Assignment —
Using the string "Aimerce" as the key, pull each matching line out of the records below.

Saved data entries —
....................

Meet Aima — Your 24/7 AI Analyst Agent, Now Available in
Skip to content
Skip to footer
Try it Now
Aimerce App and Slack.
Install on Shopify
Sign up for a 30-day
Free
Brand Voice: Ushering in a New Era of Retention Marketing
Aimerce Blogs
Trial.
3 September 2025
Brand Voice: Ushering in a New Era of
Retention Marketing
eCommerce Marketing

....................

Finished task —
Aimerce App and Slack.
Aimerce Blogs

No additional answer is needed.